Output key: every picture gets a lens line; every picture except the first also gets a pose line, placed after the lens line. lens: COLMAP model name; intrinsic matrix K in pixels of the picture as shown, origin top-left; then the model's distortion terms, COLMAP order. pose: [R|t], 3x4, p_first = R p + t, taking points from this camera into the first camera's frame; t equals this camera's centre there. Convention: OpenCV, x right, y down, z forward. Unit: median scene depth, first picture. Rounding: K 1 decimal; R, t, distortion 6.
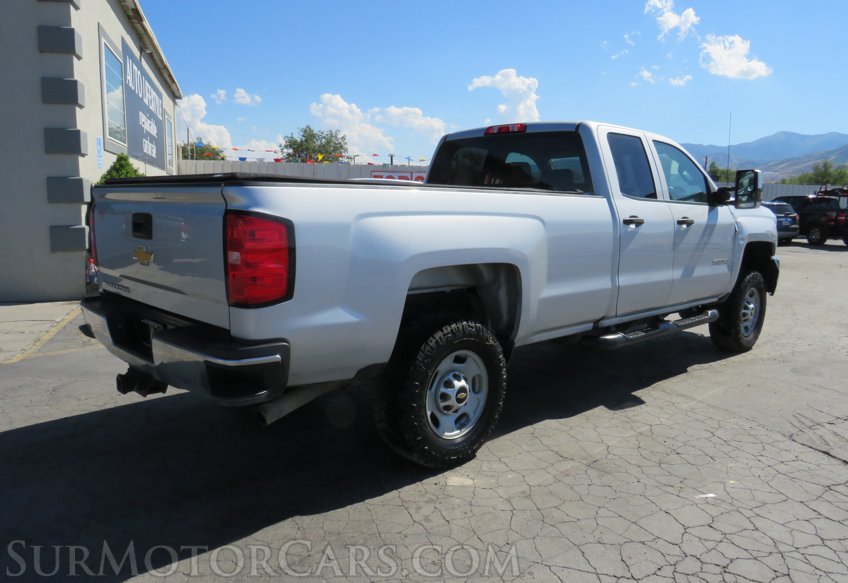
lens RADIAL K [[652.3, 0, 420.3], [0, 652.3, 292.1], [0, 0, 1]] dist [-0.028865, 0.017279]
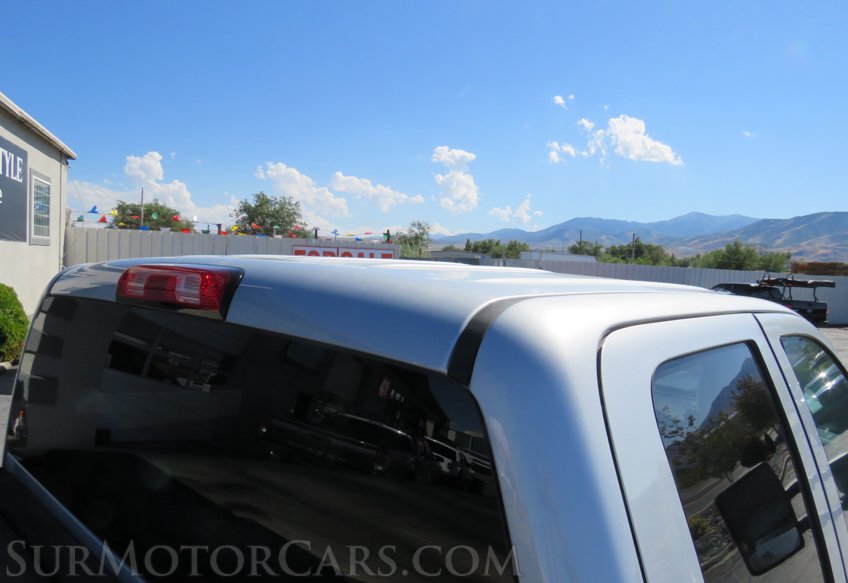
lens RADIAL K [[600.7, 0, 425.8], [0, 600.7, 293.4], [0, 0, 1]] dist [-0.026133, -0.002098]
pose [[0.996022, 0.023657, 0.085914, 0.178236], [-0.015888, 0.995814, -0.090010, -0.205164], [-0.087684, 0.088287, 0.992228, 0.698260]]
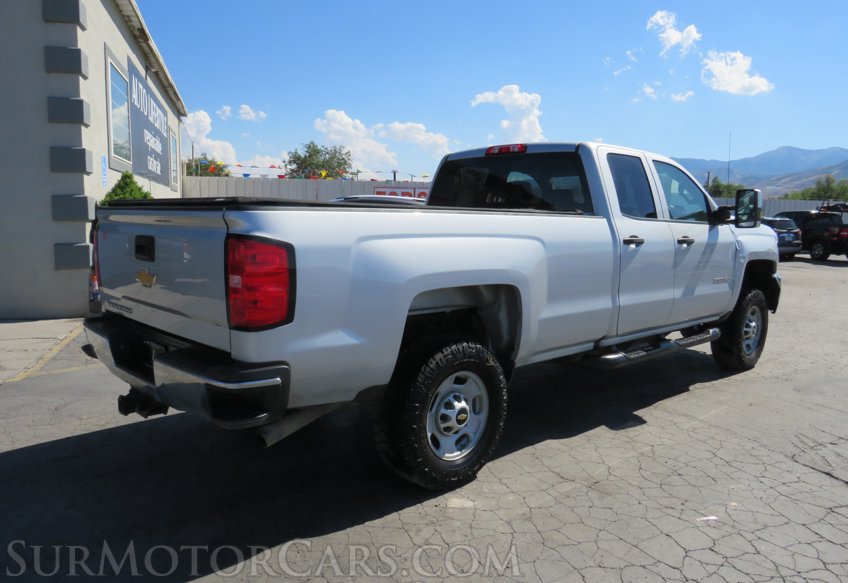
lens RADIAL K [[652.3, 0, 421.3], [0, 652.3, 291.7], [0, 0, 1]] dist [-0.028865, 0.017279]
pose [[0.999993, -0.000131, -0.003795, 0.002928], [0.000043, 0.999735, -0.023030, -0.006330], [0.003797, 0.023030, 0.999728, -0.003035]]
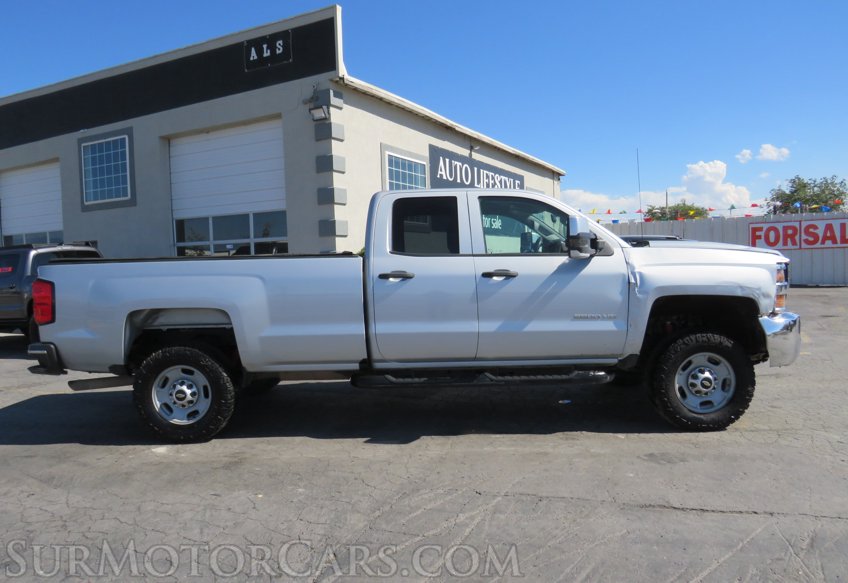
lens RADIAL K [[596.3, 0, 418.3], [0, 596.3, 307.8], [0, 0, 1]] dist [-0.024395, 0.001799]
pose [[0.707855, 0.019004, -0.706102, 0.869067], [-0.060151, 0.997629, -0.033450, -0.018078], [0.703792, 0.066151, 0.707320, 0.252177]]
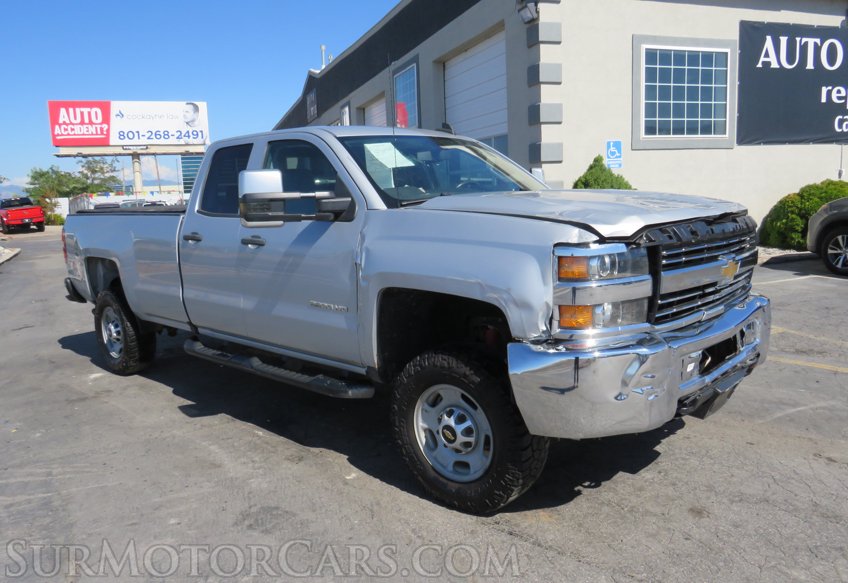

# WHAT TO PRODUCE
Reproduce the text of all the entries above verbatim, leaving the pictures out of your answer.

# EXERCISE RESULT
Output key: every picture gets a lens line; every picture except the first also gets a pose line, placed after the lens line. lens: COLMAP model name; intrinsic matrix K in pixels of the picture as shown, origin top-left; then the model's distortion terms, COLMAP order. pose: [R|t], 3x4, p_first = R p + t, taking points from this camera into the first camera's frame; t equals this camera's centre there. Convention: OpenCV, x right, y down, z forward. Unit: median scene depth, first picture. Rounding: K 1 decimal; R, t, distortion 6.
lens RADIAL K [[652.3, 0, 420.3], [0, 652.3, 292.1], [0, 0, 1]] dist [-0.028865, 0.017279]
lens RADIAL K [[600.7, 0, 425.8], [0, 600.7, 293.4], [0, 0, 1]] dist [-0.026133, -0.002098]
pose [[0.996022, 0.023657, 0.085914, 0.178236], [-0.015888, 0.995814, -0.090010, -0.205164], [-0.087684, 0.088287, 0.992228, 0.698260]]
lens RADIAL K [[652.3, 0, 421.3], [0, 652.3, 291.7], [0, 0, 1]] dist [-0.028865, 0.017279]
pose [[0.999993, -0.000131, -0.003795, 0.002928], [0.000043, 0.999735, -0.023030, -0.006330], [0.003797, 0.023030, 0.999728, -0.003035]]
lens RADIAL K [[596.3, 0, 418.3], [0, 596.3, 307.8], [0, 0, 1]] dist [-0.024395, 0.001799]
pose [[0.707855, 0.019004, -0.706102, 0.869067], [-0.060151, 0.997629, -0.033450, -0.018078], [0.703792, 0.066151, 0.707320, 0.252177]]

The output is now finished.